Records follow. Pull out every line that contains "Working".
* * * * *
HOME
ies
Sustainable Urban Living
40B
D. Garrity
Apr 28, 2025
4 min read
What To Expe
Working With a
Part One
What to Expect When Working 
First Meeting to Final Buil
* * * * *
- **Your solution**:
Working With a
What to Expect When Working 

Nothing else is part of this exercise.